Duo emblématique de la bande dessinée, Christin et Bilal nous proposent depuis leur première collaboration (La croisières des oubliés), une œuvre riche et foisonnante, qui a fortement contribué à rendre la bande dessinée plus « mature », attirant, de part ses thèmes, un lectorat peu habitué aux petits mickeys.
Le vaisseau de pierre, leur deuxième album, possède déjà toutes les caractéristiques de leur œuvre commune. Un récit de science fiction inscrit dans une réalité historique et sociale. Entre légende celtique, conte écologique et réalité économique, Le vaisseau de pierre est un cri de révolte contre la modernité galopante qui fait table rase des cultures ancestrales.

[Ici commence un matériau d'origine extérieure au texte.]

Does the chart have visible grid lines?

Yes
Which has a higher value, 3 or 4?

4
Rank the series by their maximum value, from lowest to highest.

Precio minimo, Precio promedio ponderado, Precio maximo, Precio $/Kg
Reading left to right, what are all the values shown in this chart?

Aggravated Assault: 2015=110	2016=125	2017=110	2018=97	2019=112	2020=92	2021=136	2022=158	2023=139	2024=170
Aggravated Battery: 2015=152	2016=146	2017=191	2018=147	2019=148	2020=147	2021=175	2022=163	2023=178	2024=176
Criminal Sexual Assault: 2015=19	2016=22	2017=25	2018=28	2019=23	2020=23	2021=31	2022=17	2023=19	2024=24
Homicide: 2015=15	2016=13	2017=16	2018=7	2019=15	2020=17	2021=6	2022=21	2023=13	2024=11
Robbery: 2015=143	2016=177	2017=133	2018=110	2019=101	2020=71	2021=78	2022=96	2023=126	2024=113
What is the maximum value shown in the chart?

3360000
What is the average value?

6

Des promoteurs immobiliers peu scrupuleux décident de transformer une région séculaire en un complexe hôtelier. Pour ce faire, ils doivent déloger la population d’un village portuaire breton et démonter pierre par pierre le château millénaire qui surplombe la région. Mais c’est sans compter sur la résistance des habitants (le vieux Joseph en particulier) soutenus par l’ankou, le sorcier vivant au château…
Comme toujours chez Christin, passé, présent et futur sont intimement liés. Les faits présents s’inscrivent dans la continuité de ceux passés, qui auront des répercussions sur l’avenir… Le vaisseau de pierre est un manifeste sur les origines, la mémoire, la transmission… Eternels recommencements de la civilisation…

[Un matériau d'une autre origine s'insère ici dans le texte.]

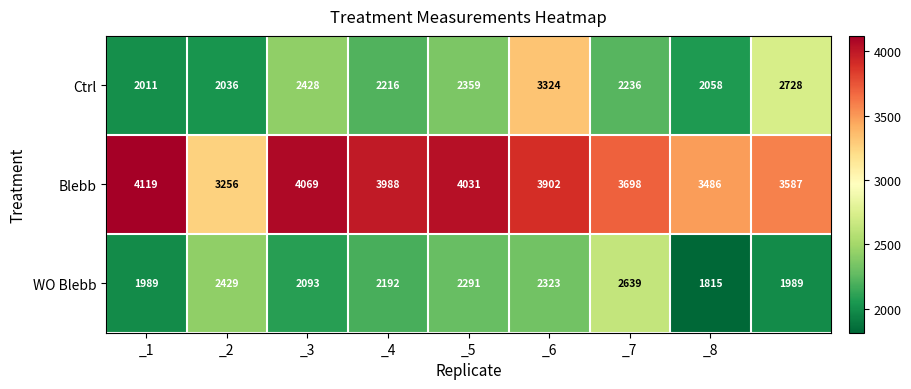

Rank the series by their maximum value, from lowest to highest.

WO Blebb, Ctrl, Blebb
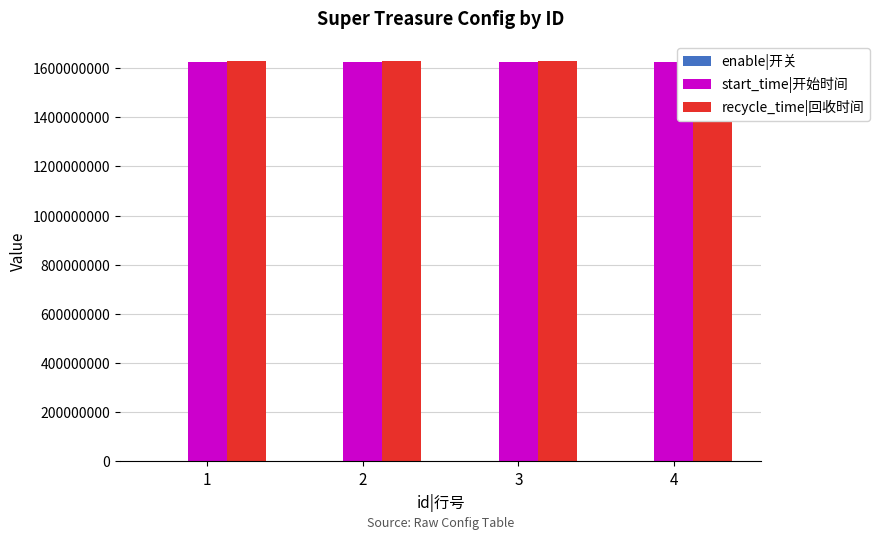

What is the value of the enable|开关 bar at the 3rd from the left?

1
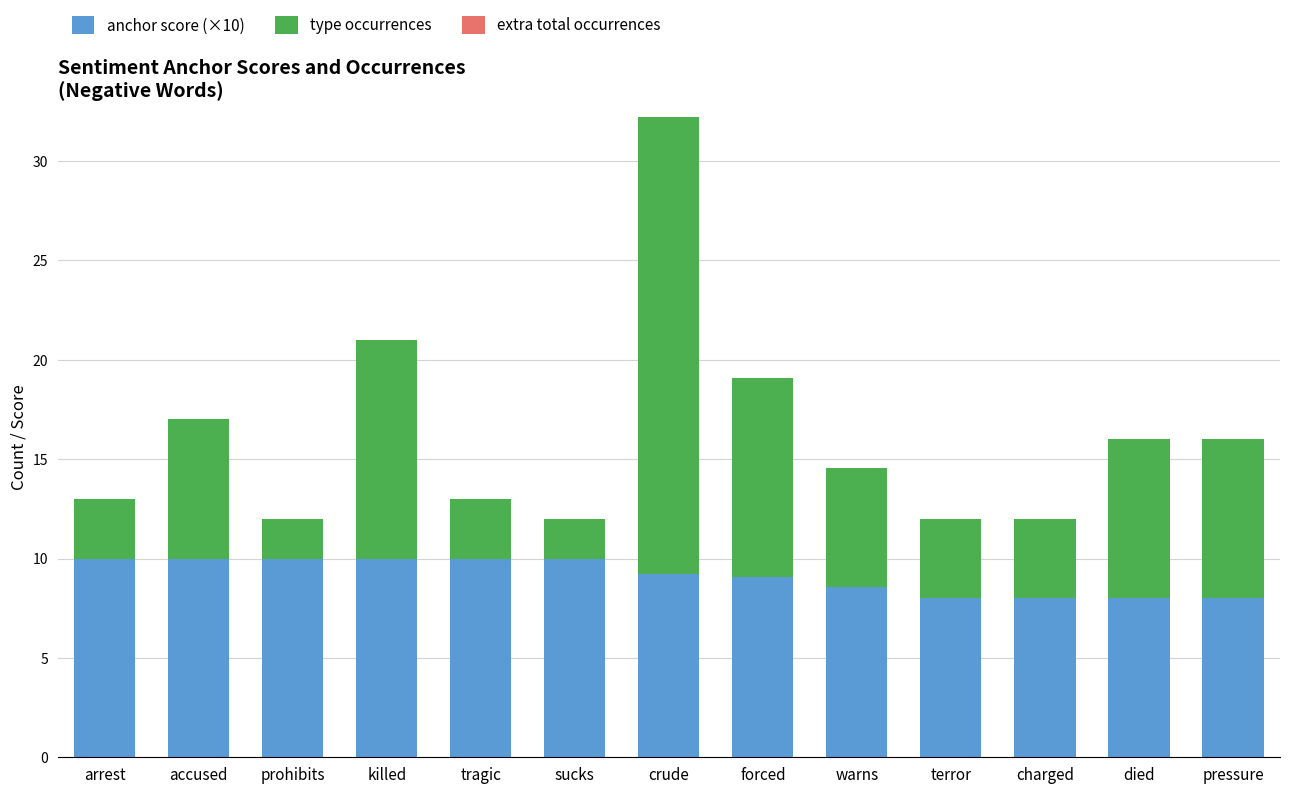

What is the difference between the anchor score (×10) values at prohibits and forced?

0.9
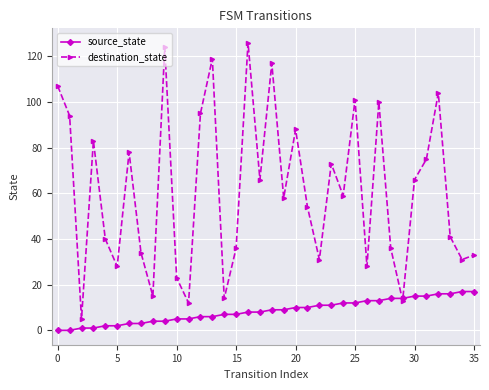

Which series has the largest range (max minus min)?

destination_state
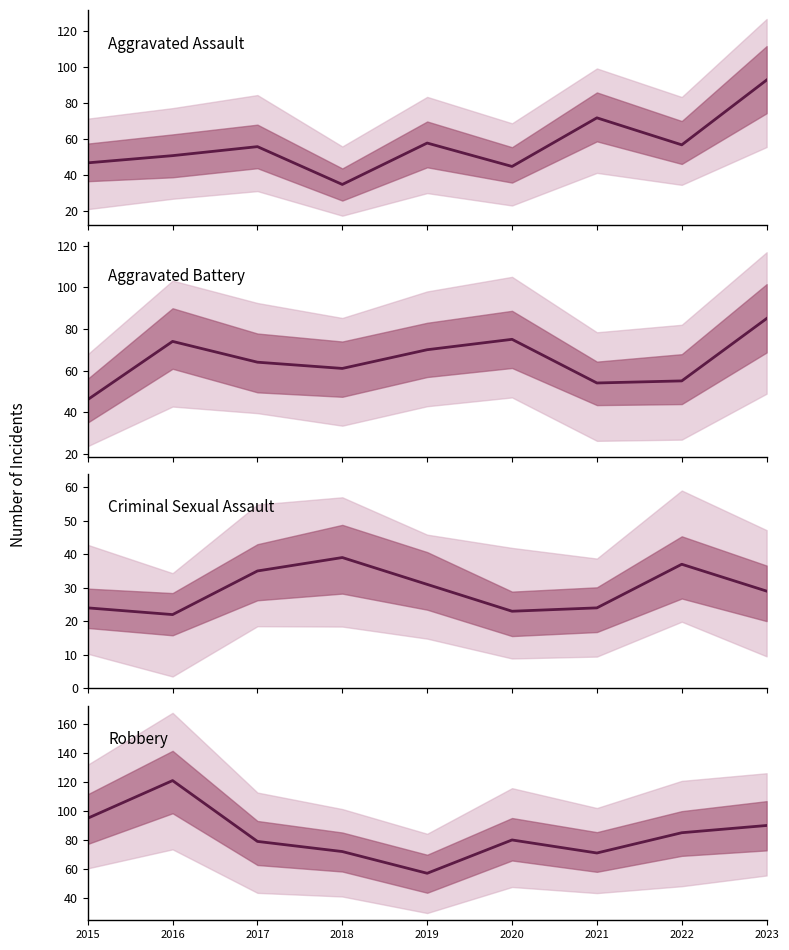

At which category does Aggravated Battery reach its first local valley?

2018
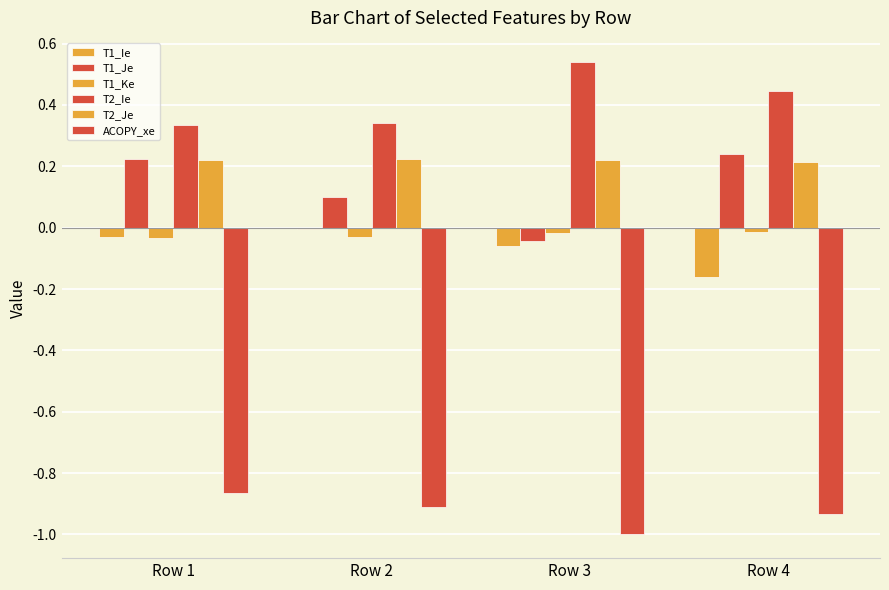

What is the spread (max minus min) of values at Row 4?

1.4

Questionnement philosophique sur la lutte des plus faibles pour leur survie, les guerres de territoire, les conflits d’intérêts… Bien que la dimension politique soit sous jacente (au profit du fantastique), elle annonce le diptyque Les phalanges de l’ordre noir/Partie de chasse à venir…

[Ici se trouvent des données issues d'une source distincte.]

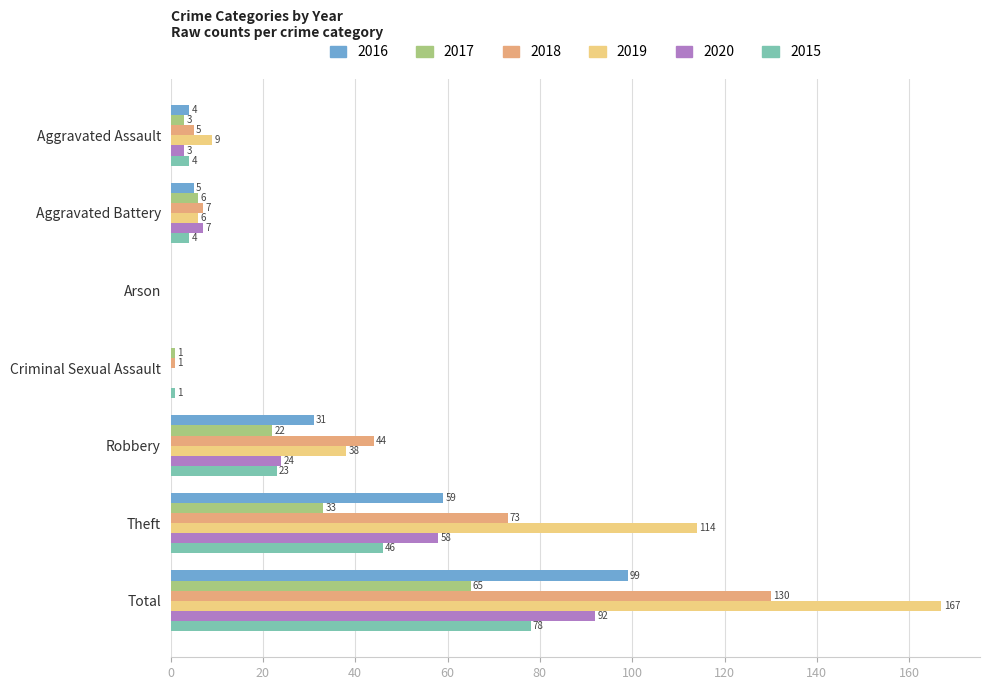

At which label does 2016 reach its peak?

Total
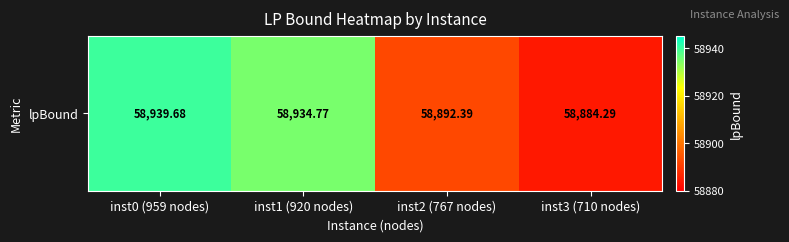

List the labels in order of value, smallest first.

inst3 (710 nodes), inst2 (767 nodes), inst1 (920 nodes), inst0 (959 nodes)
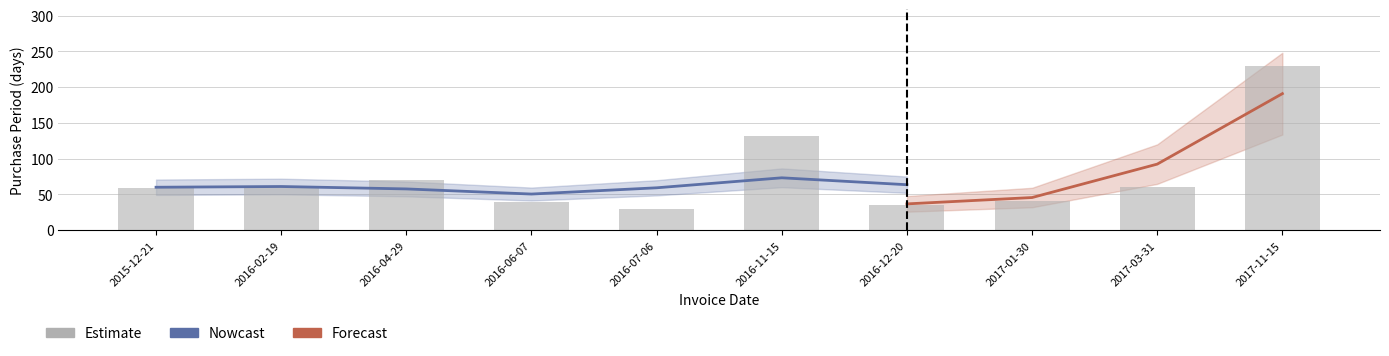

What is the smallest value displayed?

29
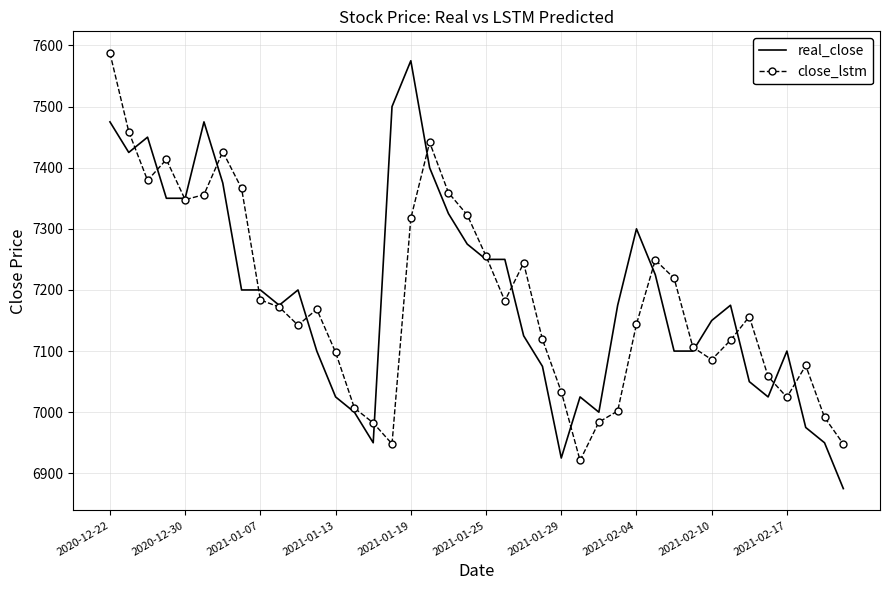

What is the lowest value of the close_lstm series?

6921.0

Le graphisme du jeune Bilal est chargé, accumulant les modelés hachurés. Un procédé qu’il maitrise parfaitement (et abandonnera au fil du temps pour un style plus épuré). Ses couleurs sont glauques, le contraste ocre-orangé et bleu-gris verdâtre domine. Ce qui apporte une teneur minérale à l’ensemble, qui sied parfaitement à l’histoire. Ces personnages sont aussi durs que la roche bretonne.
Au fil du temps, Bilal s’est détaché des codes « bd » (découpage linéaire de l’action, très « cinématographique », son autre domaine de prédilection) pour développer un vocabulaire narratif plus personnel, entre séquences et illustrations. A l’instar d’un Masse, un Rochette ou un Barbier, Bilal est un plasticien exigent, qui aborde chaque case comme un tableau se suffisant à lui même, certes inscrit dans une continuité, mais possédant son propre équilibre de composition.
Cette œuvre de jeunesse possède la maturité suffisante pour conserver sa puissance évocatrice. Ce deuxième essai demeure un coup de maitre, tant il ne donne pas l’impression d’être le fruit de son époque, mais au contraire, une œuvre intemporelle.